• **Work to be completed**: Reproduce the lines from the start of the items through the line containing "Ứng dụng khuyến nghị", both included, swapping "nước" for "chất lỏng" and leaving everything else unchanged. Leave out the pictures.

──────── Information shown

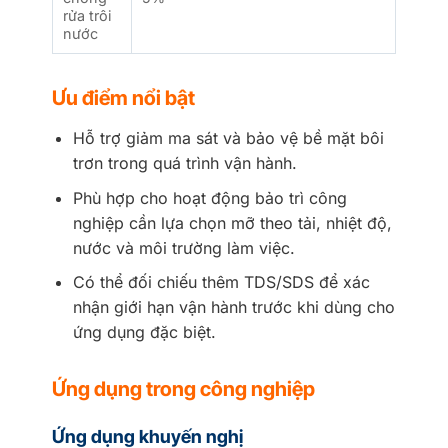
rửa trôi
nước
Ưu điểm nổi bật
Hỗ trợ giảm ma sát và bảo vệ bề mặt bôi
trơn trong quá trình vận hành.
Phù hợp cho hoạt động bảo trì công
nghiệp cần lựa chọn mỡ theo tải, nhiệt độ,
nước và môi trường làm việc.
Có thể đối chiếu thêm TDS/SDS để xác
nhận giới hạn vận hành trước khi dùng cho
ứng dụng đặc biệt.
Ứng dụng trong công nghiệp
Ứng dụng khuyến nghị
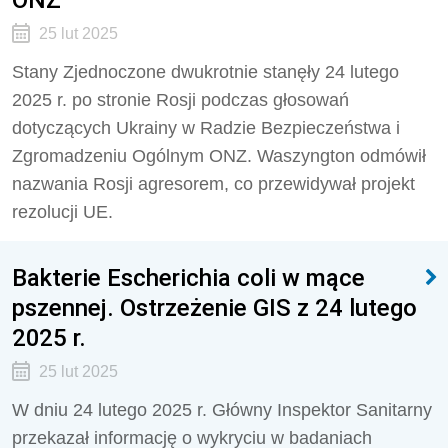
25 lut 2025
Stany Zjednoczone dwukrotnie stanęły 24 lutego
2025 r. po stronie Rosji podczas głosowań
dotyczących Ukrainy w Radzie Bezpieczeństwa i
Zgromadzeniu Ogólnym ONZ. Waszyngton odmówił
nazwania Rosji agresorem, co przewidywał projekt
rezolucji UE.
Bakterie Escherichia coli w mące
pszennej. Ostrzeżenie GIS z 24 lutego
2025 r.
25 lut 2025
W dniu 24 lutego 2025 r. Główny Inspektor Sanitarny
przekazał informację o wykryciu w badaniach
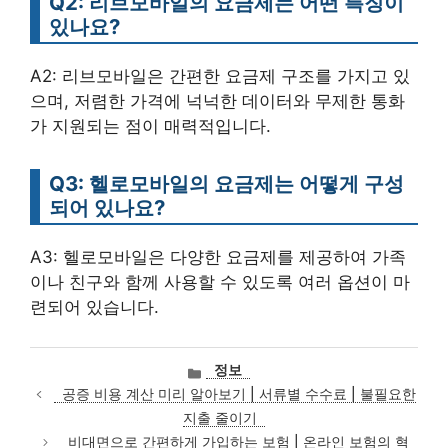
Q2: 리브모바일의 요금제는 어떤 특징이
있나요?
A2: 리브모바일은 간편한 요금제 구조를 가지고 있
으며, 저렴한 가격에 넉넉한 데이터와 무제한 통화
가 지원되는 점이 매력적입니다.
Q3: 헬로모바일의 요금제는 어떻게 구성
되어 있나요?
A3: 헬로모바일은 다양한 요금제를 제공하여 가족
이나 친구와 함께 사용할 수 있도록 여러 옵션이 마
련되어 있습니다.
카
정보
테
공증 비용 계산 미리 알아보기 | 서류별 수수료 | 불필요한
고
지출 줄이기
리
비대면으로 간편하게 가입하는 보험 | 온라인 보험의 혁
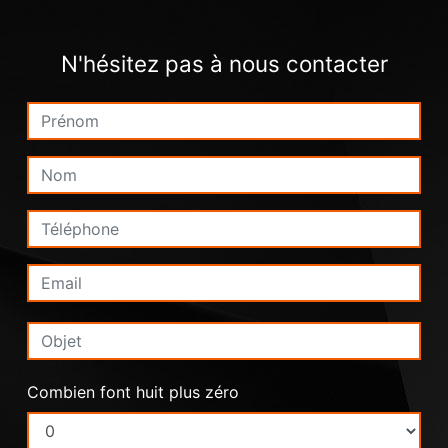
N'hésitez pas à nous contacter
Combien font huit plus zéro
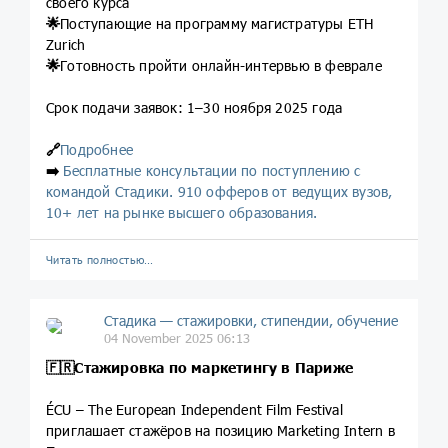
своего курса
🌟
Поступающие на программу магистратуры ETH
Zurich
🌟
Готовность пройти онлайн-интервью в феврале
Срок подачи заявок: 1–30 ноября 2025 года
🔗
Подробнее
➡️
Бесплатные консультации по поступлению с
командой Стадики. 910 офферов от ведущих вузов,
10+ лет на рынке высшего образования.
Читать полностью…
Стадика — стажировки, стипендии, обучение
04 November 2025 06:13
🇫🇷Стажировка по маркетингу в Париже
ÉCU – The European Independent Film Festival
приглашает стажёров на позицию Marketing Intern в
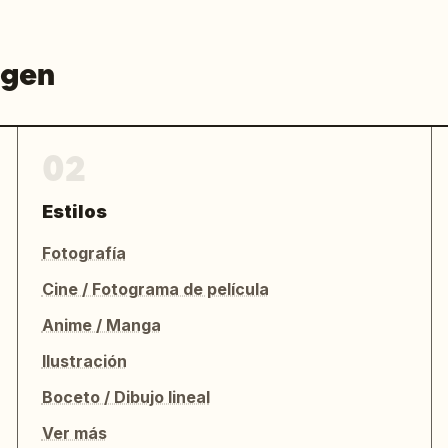
agen
02
Estilos
Fotografía
Cine / Fotograma de película
Anime / Manga
Ilustración
Boceto / Dibujo lineal
Ver más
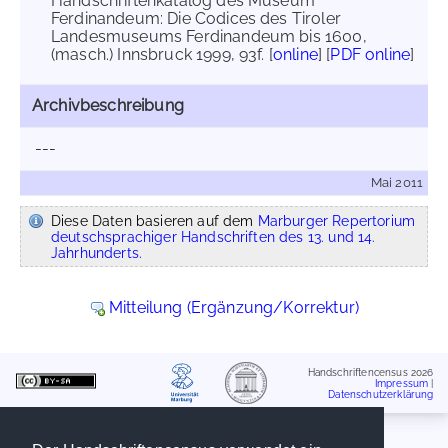
Handschriftenkatalog des Museum
Ferdinandeum: Die Codices des Tiroler
Landesmuseums Ferdinandeum bis 1600,
(masch.) Innsbruck 1999, 93f. [
online
] [
PDF online
]
Archivbeschreibung
---
Mai 2011
Diese Daten basieren auf dem
Marburger Repertorium
deutschsprachiger Handschriften des 13. und 14.
Jahrhunderts.
Mitteilung (Ergänzung/Korrektur)
Handschriftencensus 2026
Impressum
|
Datenschutzerklärung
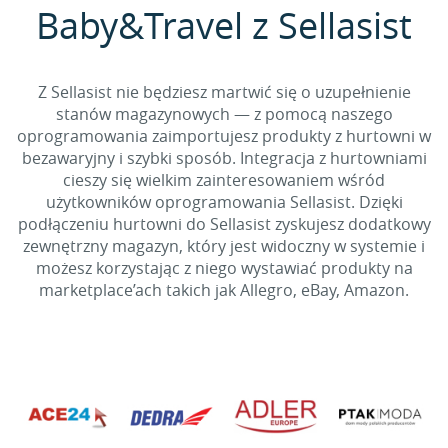
Baby&Travel z Sellasist
Z Sellasist nie będziesz martwić się o uzupełnienie
stanów magazynowych — z pomocą naszego
oprogramowania zaimportujesz produkty z hurtowni w
bezawaryjny i szybki sposób. Integracja z hurtowniami
cieszy się wielkim zainteresowaniem wśród
użytkowników oprogramowania Sellasist. Dzięki
podłączeniu hurtowni do Sellasist zyskujesz dodatkowy
zewnętrzny magazyn, który jest widoczny w systemie i
możesz korzystając z niego wystawiać produkty na
marketplace’ach takich jak Allegro, eBay, Amazon.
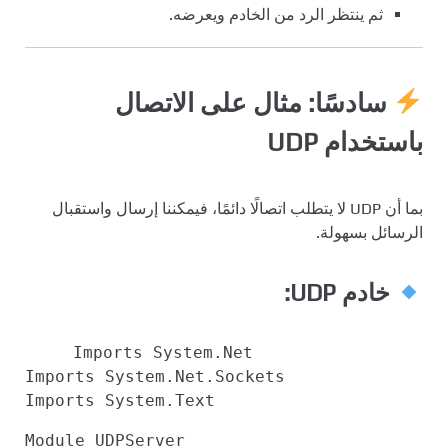
ثم ينتظر الرد من الخادم ويعرضه.
سادسًا: مثال على الاتصال
باستخدام UDP
بما أن UDP لا يتطلب اتصالًا دائمًا، فيمكننا إرسال واستقبال
الرسائل بسهولة.
خادم UDP:
Imports
System.Net
Imports
System.Net.Sockets
Imports
System.
Text
Module
UDPServer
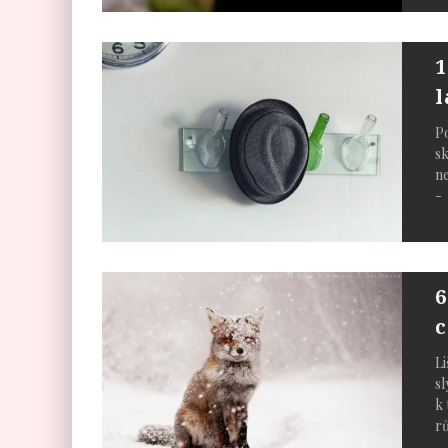
1
l
Po
sk
ne
- 
6
c
Li
sl
k 
r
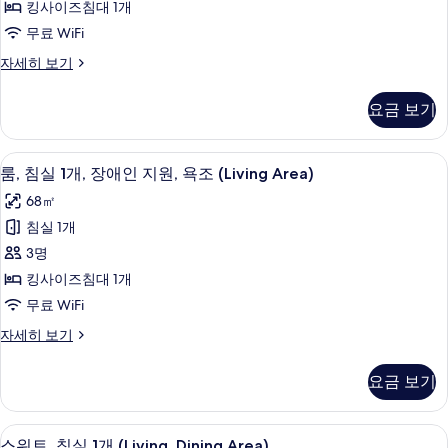
라
개,
킹사이즈침대 1개
1
클
운
무료 WiFi
럽
개
지
라
스
자세히 보기
(Living
운
위
이
Area)
지
트,
용
요금 보기
이
사
침
용
사
실
진
자
1
진
무료 세면용품, 헤어드라이어, 목욕가운,
룸,
모
세
9
개
룸, 침실 1개, 장애인 지원, 욕조 (Living Area)
모
히
침
(Living
두
68㎡
보
Area)
두
실
보
기
자
침실 1개
보
1
세
기
3명
히
개,
기
보
킹사이즈침대 1개
장
기
무료 WiFi
애
룸,
자세히 보기
인
침
지
실
요금 보기
1
원,
개,
욕
장
스위트, 침실 1개 (Living, Dining Ar
스
8
애
조
스위트, 침실 1개 (Living, Dining Area)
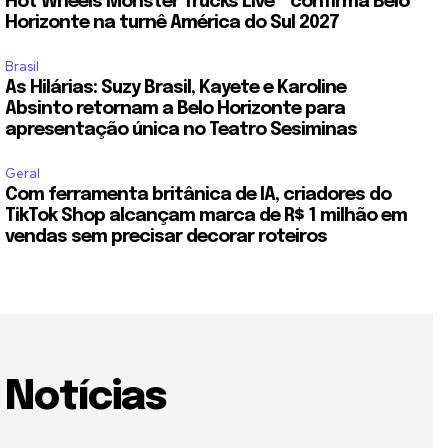
Hot Wheels Monster Trucks Live™ confirma Belo
Horizonte na turnê América do Sul 2027
Brasil
As Hilárias: Suzy Brasil, Kayete e Karoline
Absinto retornam a Belo Horizonte para
apresentação única no Teatro Sesiminas
Geral
Com ferramenta britânica de IA, criadores do
TikTok Shop alcançam marca de R$ 1 milhão em
vendas sem precisar decorar roteiros
Notícias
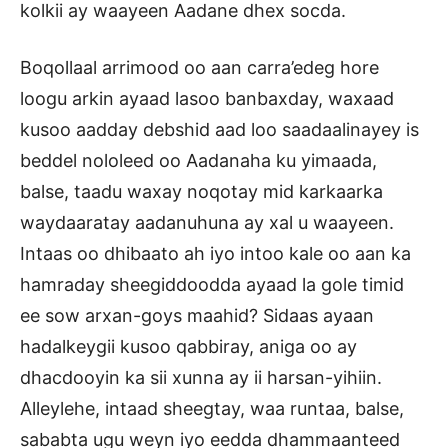
kolkii ay waayeen Aadane dhex socda.
Boqollaal arrimood oo aan carra’edeg hore
loogu arkin ayaad lasoo banbaxday, waxaad
kusoo aadday debshid aad loo saadaalinayey is
beddel nololeed oo Aadanaha ku yimaada,
balse, taadu waxay noqotay mid karkaarka
waydaaratay aadanuhuna ay xal u waayeen.
Intaas oo dhibaato ah iyo intoo kale oo aan ka
hamraday sheegiddoodda ayaad la gole timid
ee sow arxan-goys maahid? Sidaas ayaan
hadalkeygii kusoo qabbiray, aniga oo ay
dhacdooyin ka sii xunna ay ii harsan-yihiin.
Alleylehe, intaad sheegtay, waa runtaa, balse,
sababta ugu weyn iyo eedda dhammaanteed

────────────────

• **Task result**:
rửa trôi
chất lỏng
Ưu điểm nổi bật
Hỗ trợ giảm ma sát và bảo vệ bề mặt bôi
trơn trong quá trình vận hành.
Phù hợp cho hoạt động bảo trì công
nghiệp cần lựa chọn mỡ theo tải, nhiệt độ,
chất lỏng và môi trường làm việc.
Có thể đối chiếu thêm TDS/SDS để xác
nhận giới hạn vận hành trước khi dùng cho
ứng dụng đặc biệt.
Ứng dụng trong công nghiệp
Ứng dụng khuyến nghị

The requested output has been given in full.